Enabling either any or both of these features on the bucket may result in unpredictable system behavior and data loss, as well as in extra costs for storing objects that have been removed by the retention policy.
Limitations for IBM Cloud Object Storage
- For IBM Cloud Object Storage on-premise, Veeam Backup & Replication supports versions starting from 184.108.40.206.
- Currently, only the Standard storage class is supported for IBM Cloud object storage.
- After you have created an S3 bucket with Object Lock enabled, check that the default retention is disabled. For this, edit Object Lock retention settings as described in AWS documentation.
The default retention may result in an unpredictable system behavior and data loss. However, note that Veeam Backup & Replication will use Compliance object lock mode for each uploaded object. For more information on the retention modes, see AWS documentation.

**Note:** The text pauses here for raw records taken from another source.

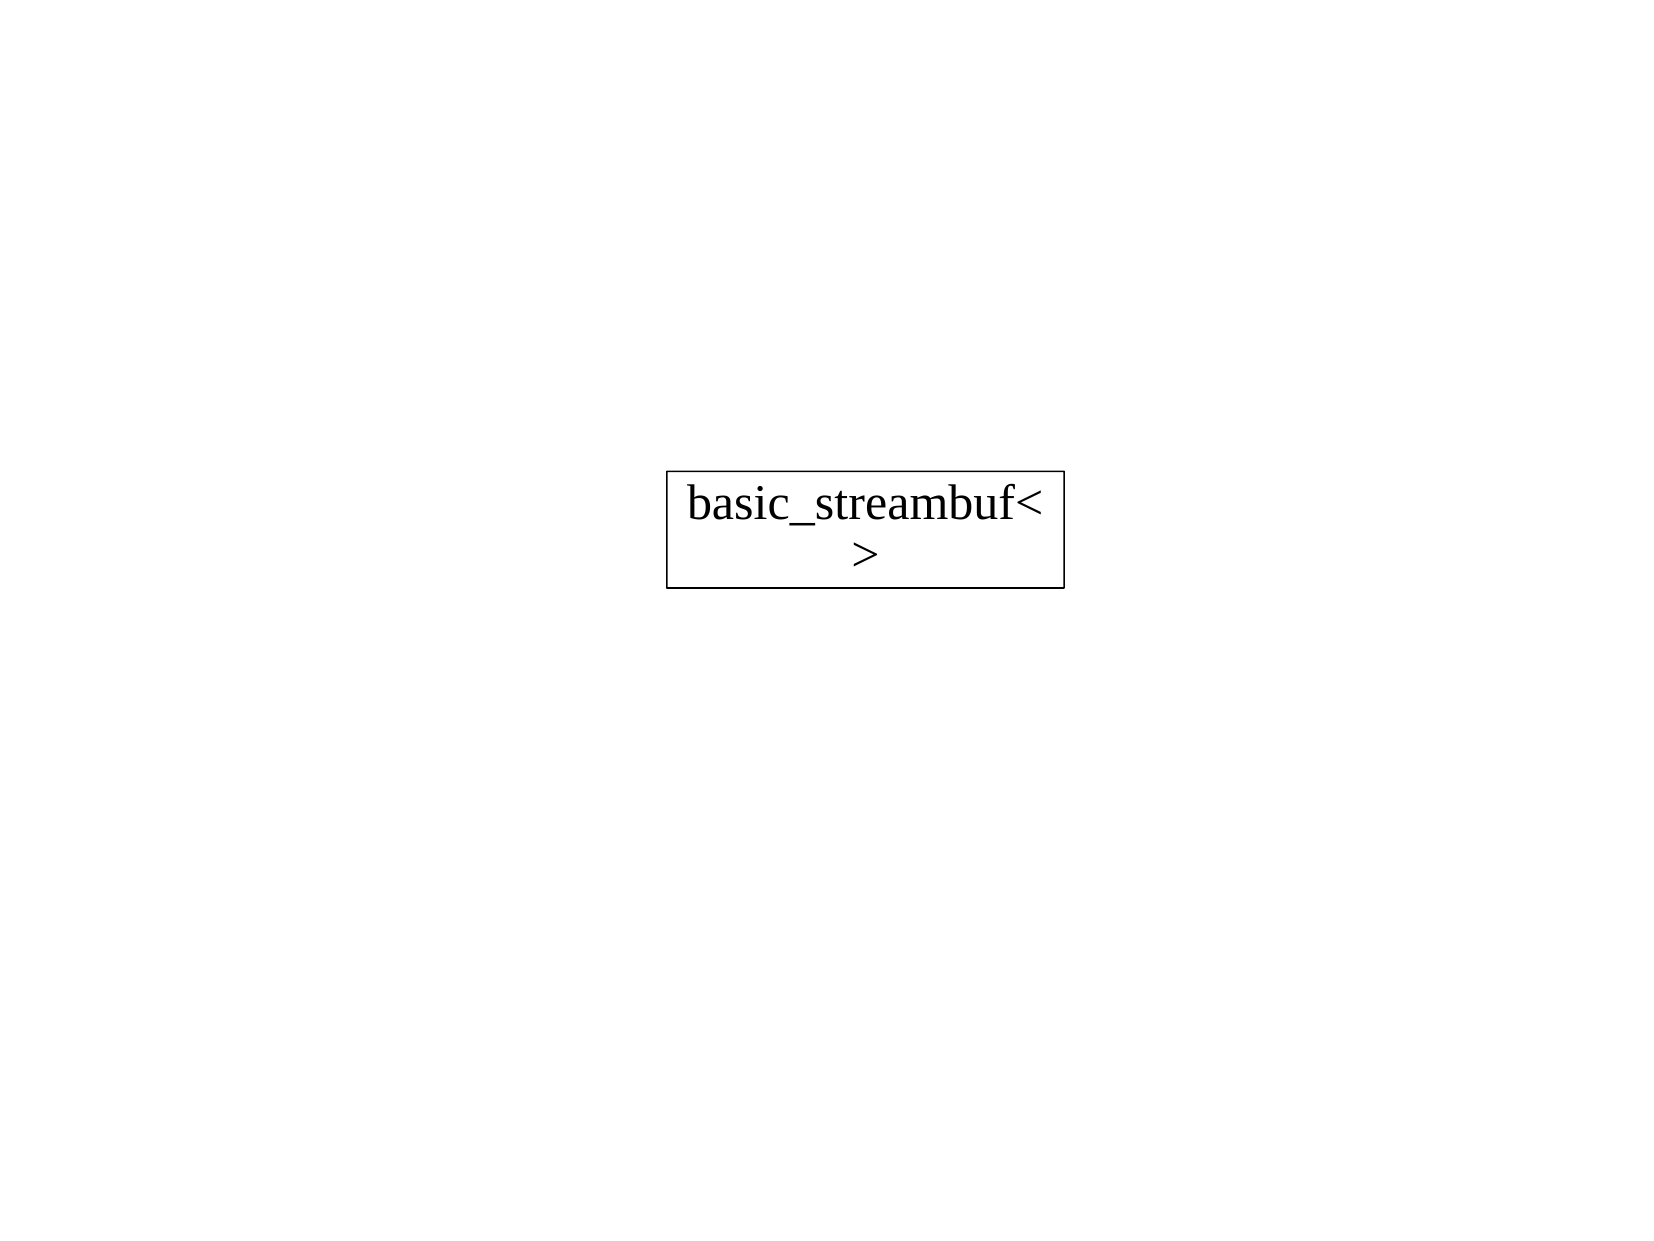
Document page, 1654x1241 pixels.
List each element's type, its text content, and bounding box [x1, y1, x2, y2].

text_box basic_streambuf< > [666, 477, 1065, 583]
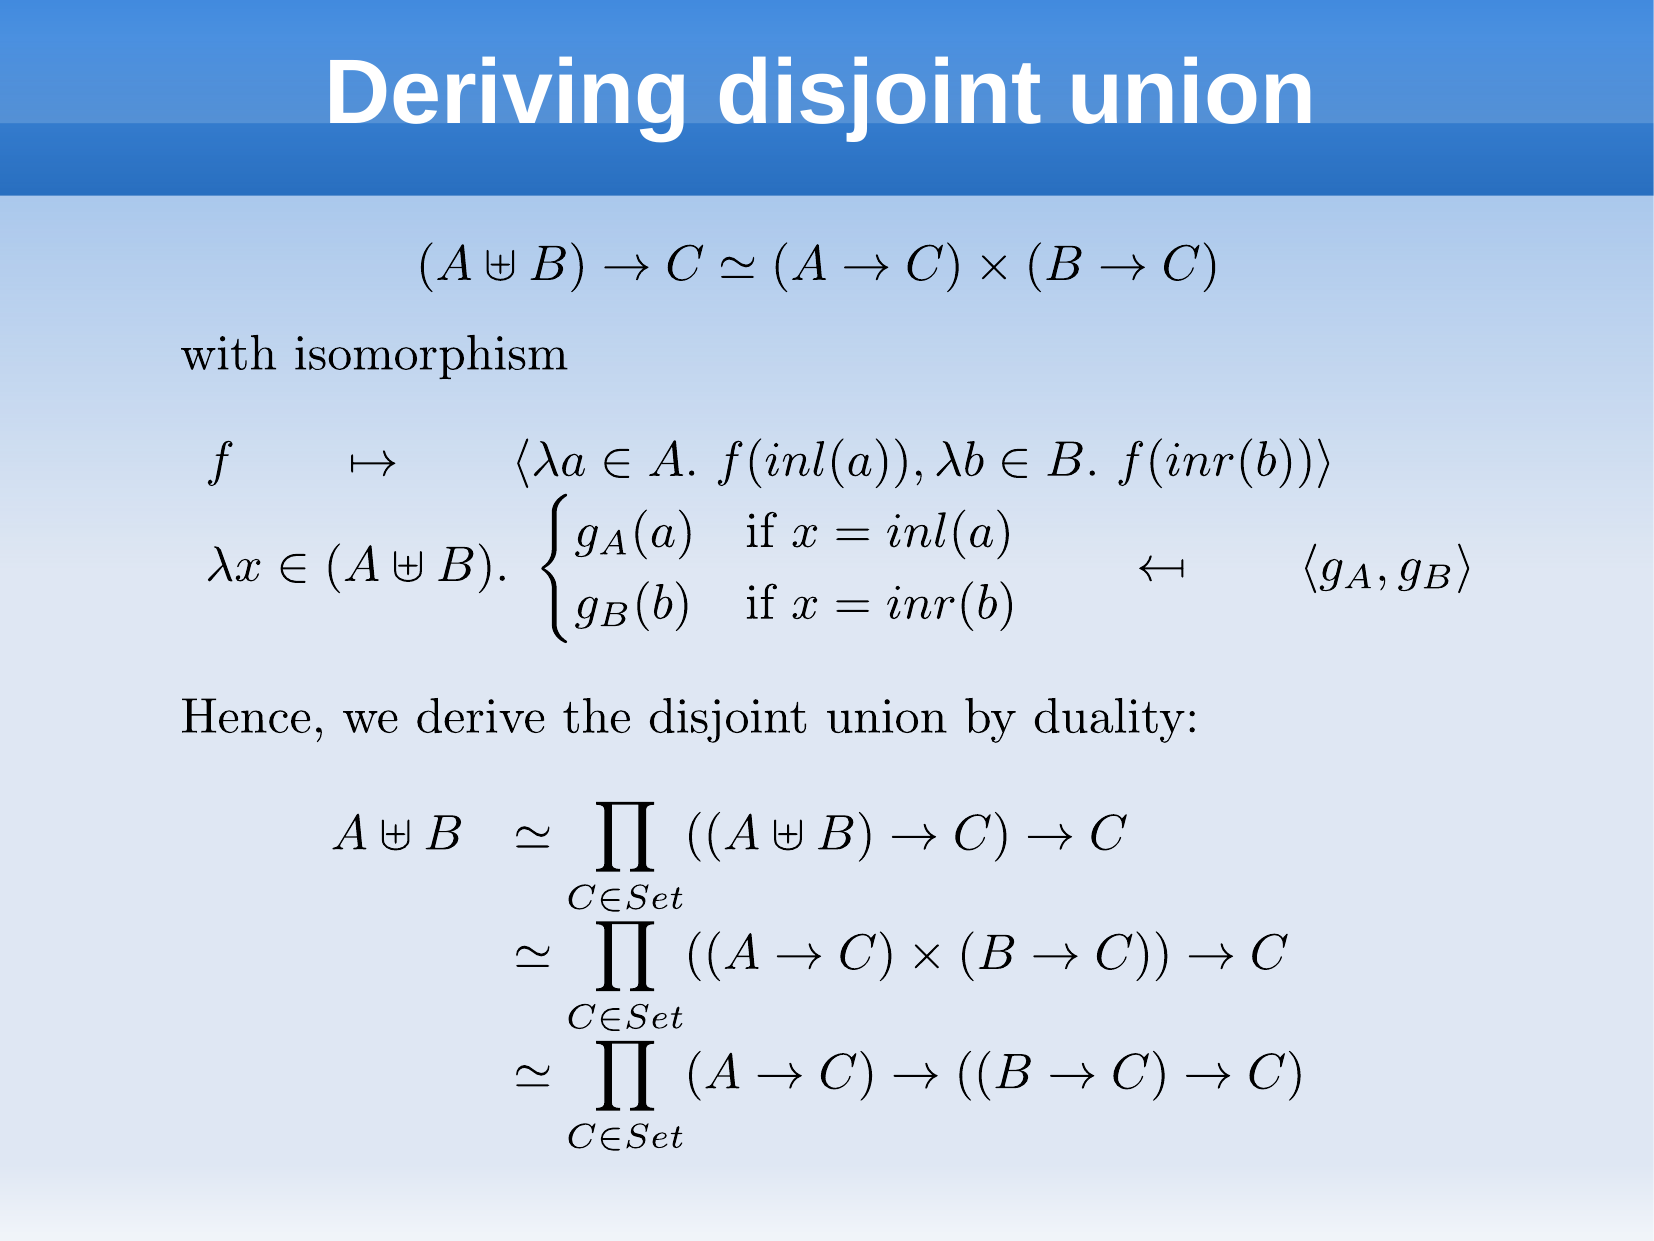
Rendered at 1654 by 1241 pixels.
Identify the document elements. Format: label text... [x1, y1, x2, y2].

text_box [180, 242, 1475, 1151]
picture [0, 0, 1654, 1241]
title Deriving disjoint union [76, 0, 1565, 188]
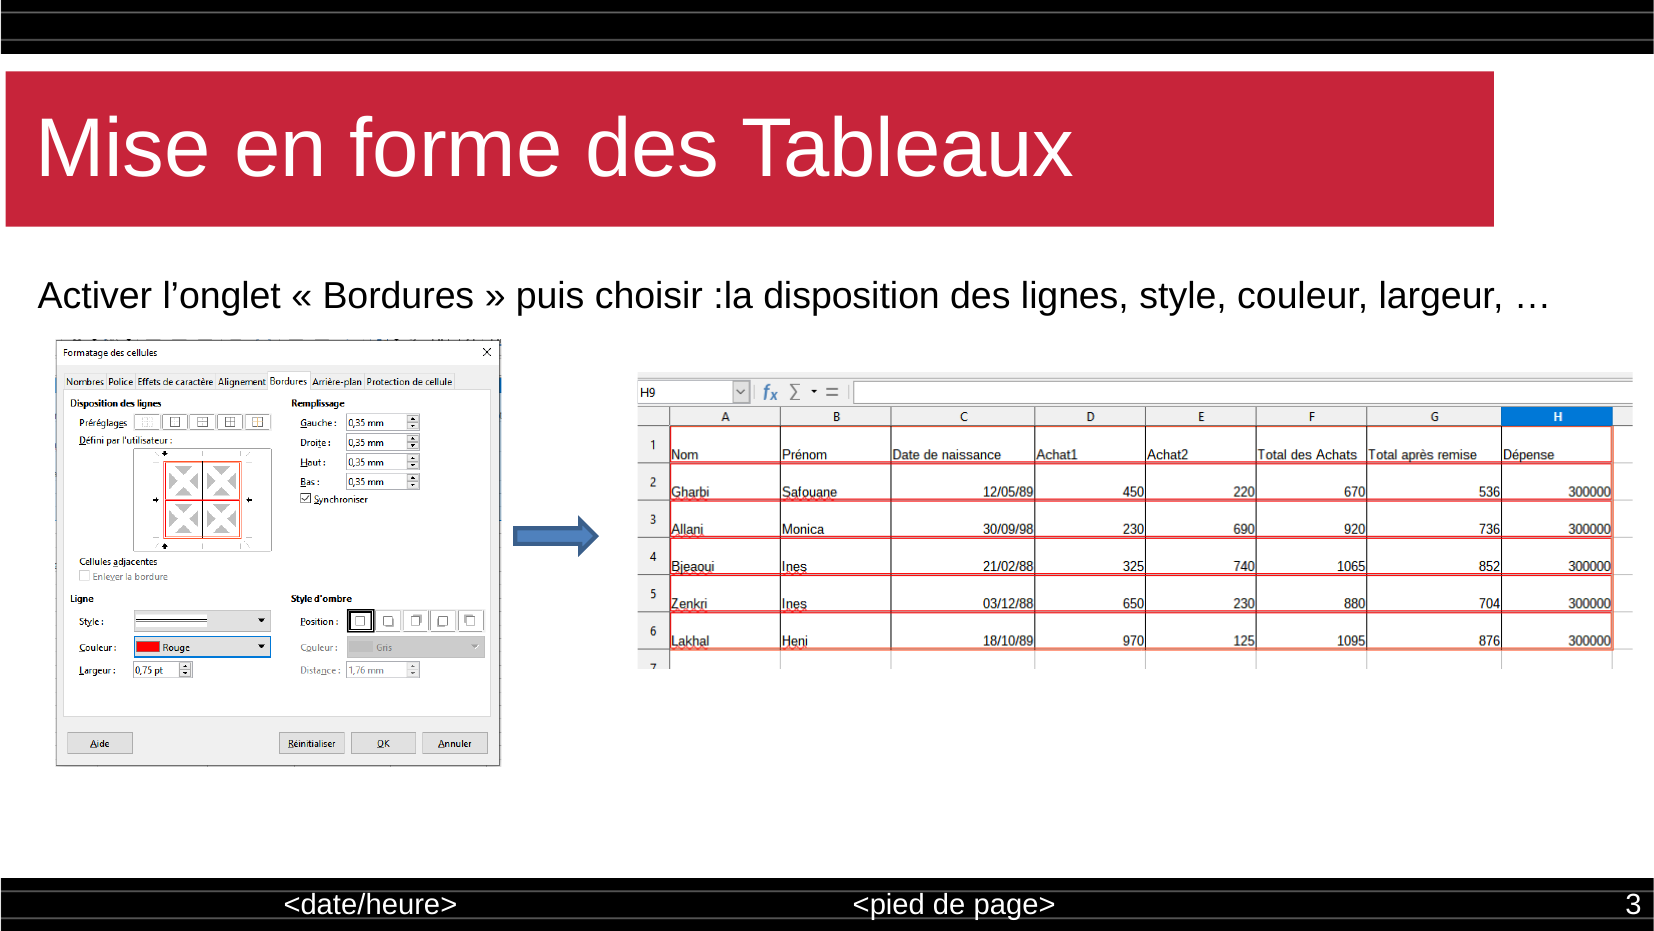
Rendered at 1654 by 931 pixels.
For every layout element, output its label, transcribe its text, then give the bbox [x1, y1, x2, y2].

text_box Mise en forme des Tableaux [5, 71, 1494, 227]
text_box [515, 520, 597, 552]
picture [0, 878, 1654, 931]
picture [55, 339, 502, 767]
text_box Activer l’onglet « Bordures » puis choisir :la disposition des lignes, style, couleur, largeur, … [22, 263, 1598, 324]
picture [0, 0, 1654, 54]
picture [637, 372, 1633, 669]
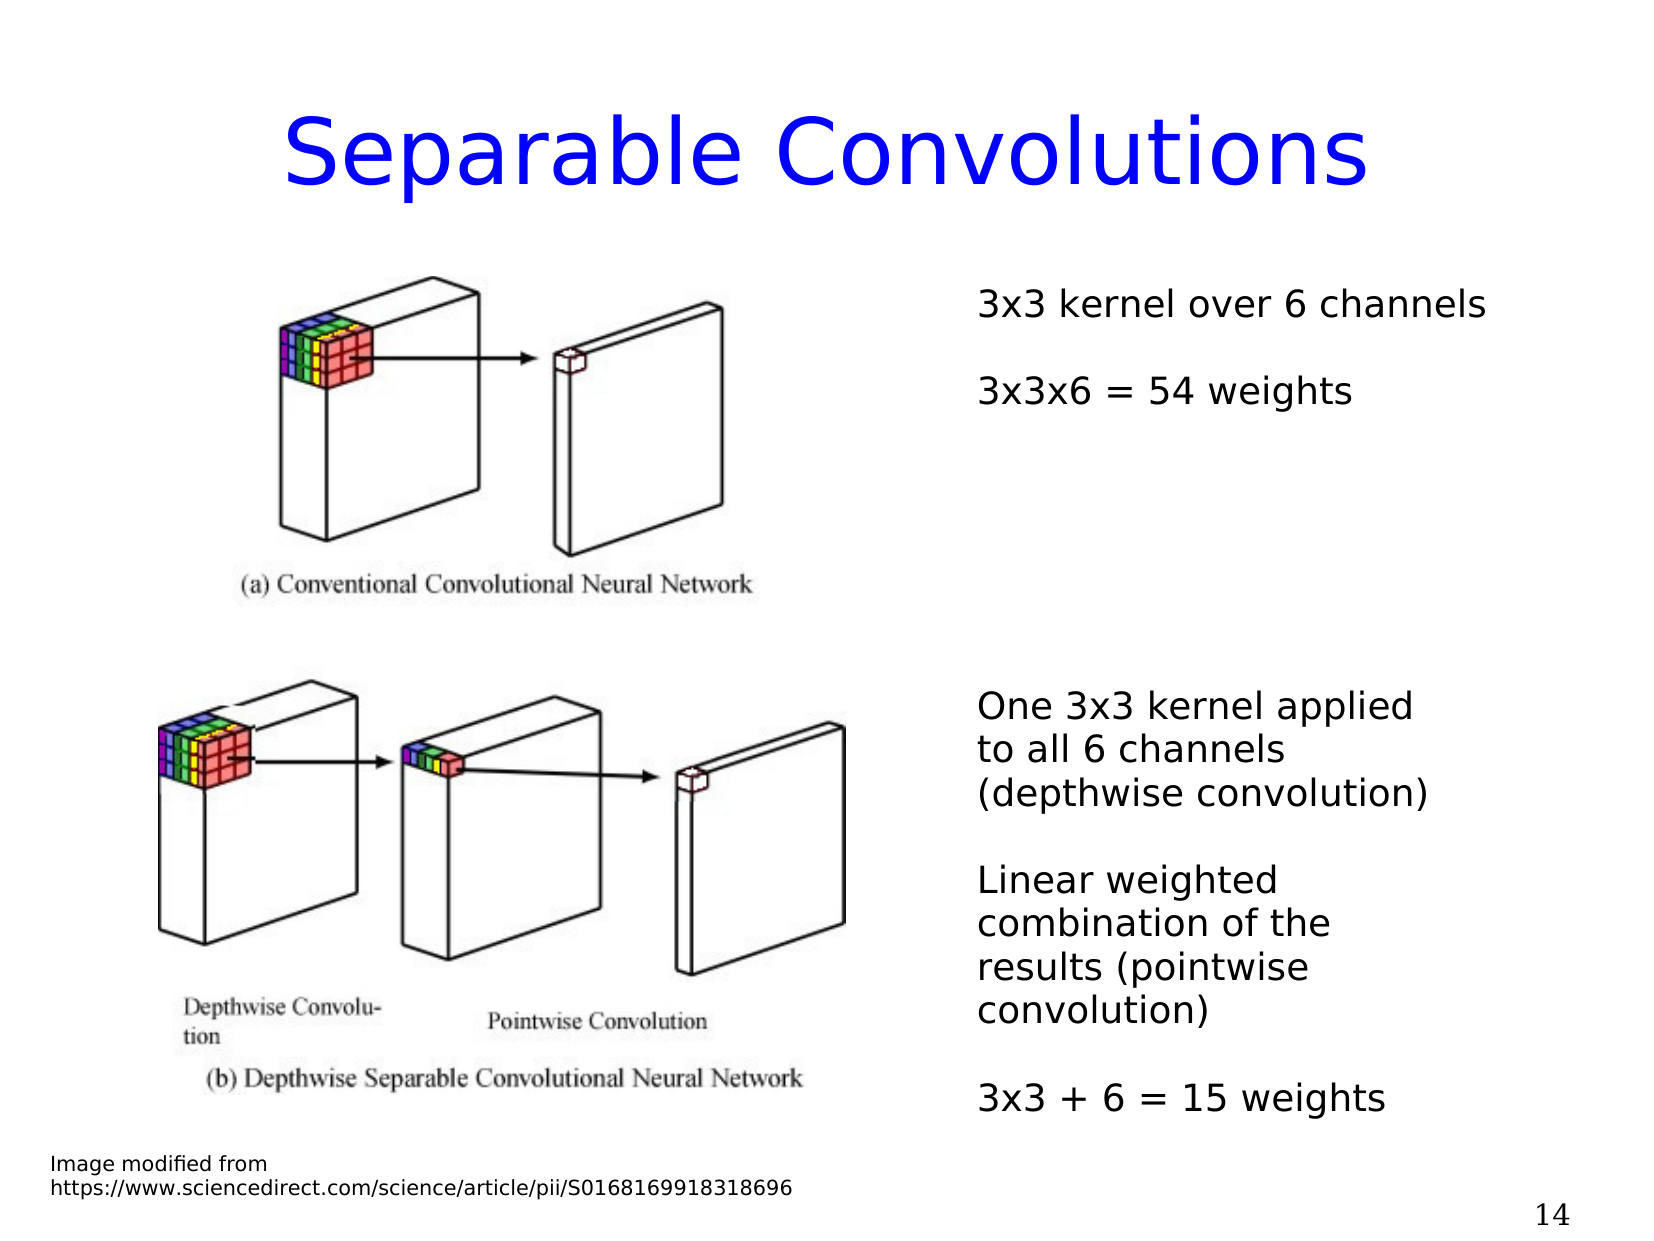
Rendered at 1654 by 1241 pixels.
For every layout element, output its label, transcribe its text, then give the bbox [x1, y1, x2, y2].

text_box Image modified from https://www.sciencedirect.com/science/article/pii/S0168169918318696 [35, 1144, 915, 1233]
picture [158, 276, 846, 1095]
text_box One 3x3 kernel applied to all 6 channels (depthwise convolution) Linear weighted combination of the results (pointwise convolution) 3x3 + 6 = 15 weights [962, 677, 1454, 1128]
text_box 3x3 kernel over 6 channels 3x3x6 = 54 weights [962, 275, 1554, 465]
title Separable Convolutions [82, 49, 1571, 257]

- Versioning and Object Lock must not be enabled or disabled on buckets that have been added to Veeam Backup & Replication as it may lead to unpredictable system behavior and data loss.
- If you plan to use the immutability feature with the existing S3 bucket containing backups created by 9.5 Update 4, keep in mind that both Versioning and Object Lock must be enabled on the bucket simultaneously and immediately before enabling the immutability feature. Any other approach will lead to backup offload failures and inability to correctly interact with backups in the bucket.
- The immutability feature is applicable to the Capacity Tier and Archive Tier backups. It does not support the NAS backups.
- Immutable data is preserved as described in Block Generation (applicable only to Capacity Tier).